🤖 AI Summary
To address excessive memory and computational overhead in deploying large language models (LLMs) and vision-language models (VLMs), this paper proposes an activation-aware low-rank compression framework. Methodologically, it establishes, for the first time, a theoretical quantitative relationship between inter-layer activation errors and model loss variation; introduces a Pareto-optimal single-tolerance rank selection criterion, with rigorous proof of its optimality; and designs a zero-shot Pareto-Guided Singular Value Decomposition (PGSVD) pipeline that integrates activation error analysis, bi-objective optimization modeling, and alternating least squares solving. Experimental results demonstrate that, at comparable compression ratios, the method significantly improves both inference accuracy and latency across multiple large-scale LLMs and VLMs, validating its effectiveness and state-of-the-art performance.
📝 Abstract
Large language models (LLM) and vision-language models (VLM) have achieved state-of-the-art performance, but they impose significant memory and computing challenges in deployment. We present a novel low-rank compression framework to address this challenge.

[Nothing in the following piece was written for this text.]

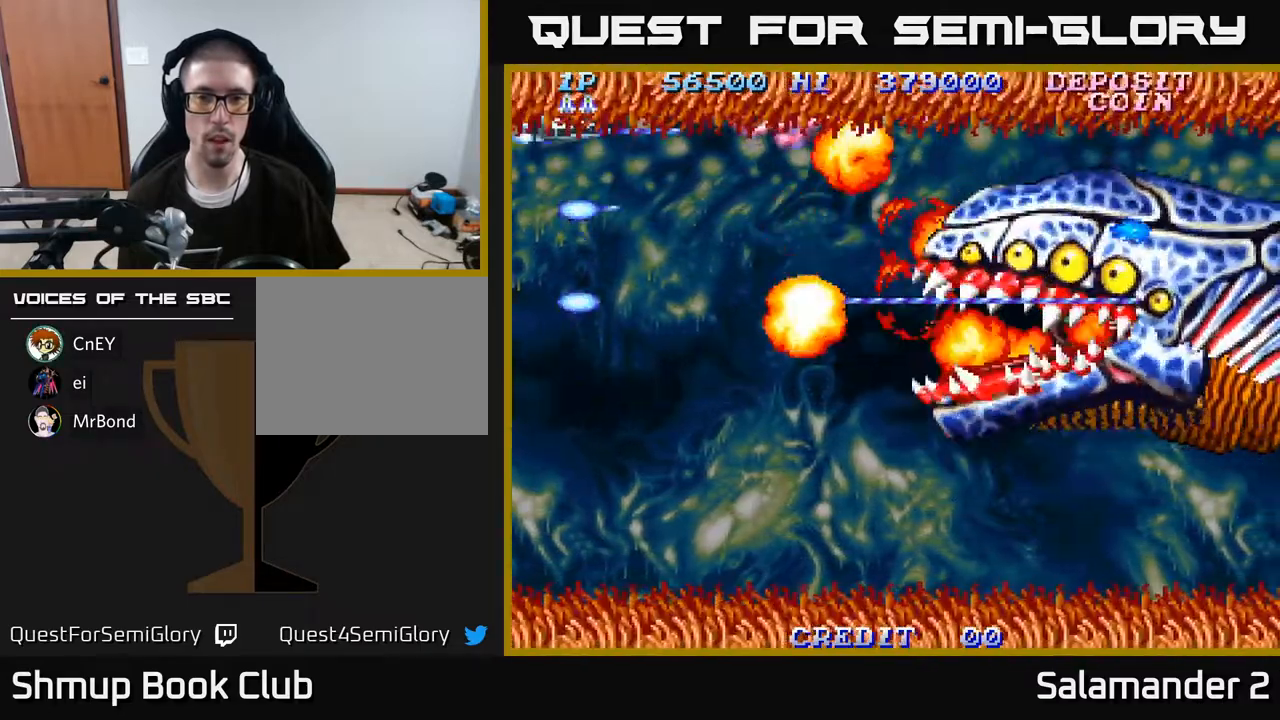
{"buttons": ["A", "DPAD_DOWN"], "right_stick": "center", "events": [[33, "DPAD_UP", "up"], [83, "DPAD_DOWN", "down"], [83, "DPAD_LEFT", "up"]]}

First, we upper bound the change of network loss via layer-wise activation-based compression errors, filling a theoretical gap in the literature. We then formulate low-rank model compression as a bi-objective optimization and prove that a single uniform tolerance yields surrogate Pareto-optimal heterogeneous ranks. Based on our theoretical insights, we propose Pareto-Guided Singular Value Decomposition (PGSVD), a zero-shot pipeline that improves activation-aware compression via Pareto-guided rank selection and alternating least-squares implementation. We apply PGSVD to both LLM and VLM, showing better accuracy at the same compression levels and inference speedup.